How this inherently unstructured information is stored is relevant to how it is managed, that is, how it is backed up, how access is controled, how changes are tracked. However, when it comes to putting the information to some useful purpose, it is the retrieval mechanisms that are important. The issues here are how easily the user can specify the type of information he wants and how accurately the mechanism can find it. This process is usually independent of the underlying structure and uses some higher level concepts of relevance and context.
The question of whether to use a hierarchical, relational or object-oriented data structures misses the point for textual data, for which XML is commonly used, because none of these structures capture meaning.
Topic maps make a heroic stab at capturing meaning in XML markup but still only within a set of assumption. I suspect a true meaning markup language is theoretically impossible, or at least theoretically very far in the future.

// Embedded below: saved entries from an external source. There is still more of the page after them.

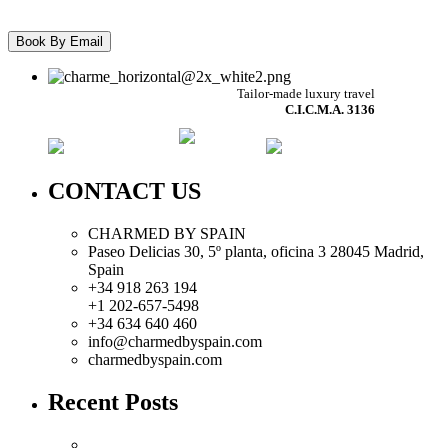
Tailor-made luxury travel
C.I.C.M.A. 3136
CONTACT US
CHARMED BY SPAIN
Paseo Delicias 30, 5º planta, oficina 3 28045
Madrid
,
Spain
+34 918 263 194
+1 202-657-5498
+34 634 640 460
info@charmedbyspain.com
charmedbyspain.com
Recent Posts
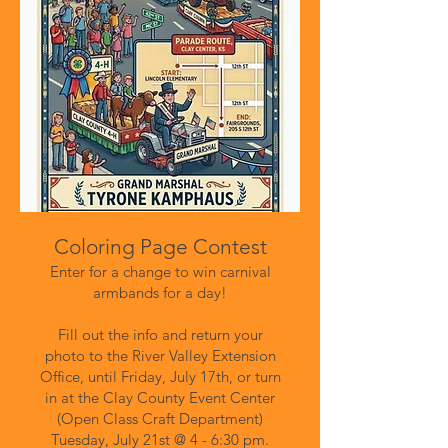
​Coloring Page Contest
Enter for a change to win carnival
armbands for a day!
Fill out the info and return your
photo to the River Valley Extension
Office, until Friday, July 17th, or turn
in at the Clay County Event Center
(Open Class Craft Department)
Tuesday, July 21st @ 4 - 6:30 pm.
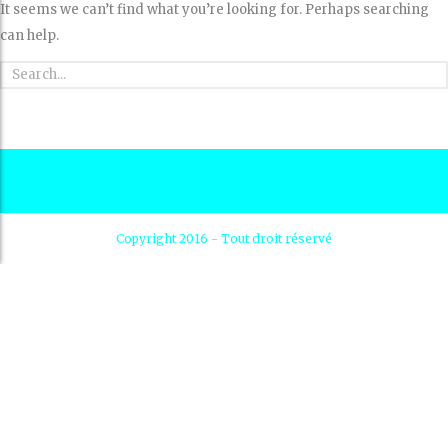
It seems we can’t find what you’re looking for. Perhaps searching
can help.
Copyright 2016 - Tout droit réservé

Indeed, that's the very touchstone that distinguishes relational databases from something like DBM and its many descendants.
The alternative to relational databases is not "DBM", it is object oriented, tree structured, logical, and other kinds of database models. Those are just as well defined as relational databases.
And *that* is important because it assures the desiger and user that every possible operation is well-defined and (hopefully) correctly implemented. The exact syntax for a "join" may differ, and a specific implementation may be flawed, but everyone agrees to a common baseline.
Relational databases provide a common baseline for a primitive set of relational operations. Real-world implementations of those models have been augmented by zillions of operations that weren't part of the original relational model and that often don't even fit into the relational model. And without those extra operations, relational databases would not be useful in practice.
For now, AFAIK, there is none other than that you get when you map a hierarchial database into relational tables and use exactly those relational properties.
Are you kidding? It is a major pain trying to express hierarchical data in a relational database model: the relations that describe hierarchical data and the operations that you might want to execute often require complex, multiple, inefficient queries and updates, and the relational model provides few tools to ensure that the corresponding relations remain consistent.
The semantics of tree structures are trivial to define. People do it in programming language classes all the time. And it is trivial to formulate a database model corresponding to it. In fact, if you have an object-oriented database that respects language semantics, you get hierarchical databases automatically when you define an abstract tree datatype.
Still, so-called "relational" databases will continue to dominate the market for a long time to come. That's not because the relational model is particularly well-suited to a lot of applications. In part, that's because "relational databases" are not purely relational anymore: they generally include numerous facilities for object-oriented and hierarchical databases, under a "relational veneer". They even include the old "navigational" database systems, combined with the widespread use of stored procedures that do whatever they want whenever they want it on the database server.
In different words, traditionally relational databases will provide increasingly better support for hierarchical and object-oriented data, but they will continue to also support the relational model, as well as relational access to these other data types. And newly developed databases with other kinds of data models will provide an SQL or other relational frontend to their content. And marketing will continue to include "something-relational" in all the advertising because otherwise the old database hands won't buy it.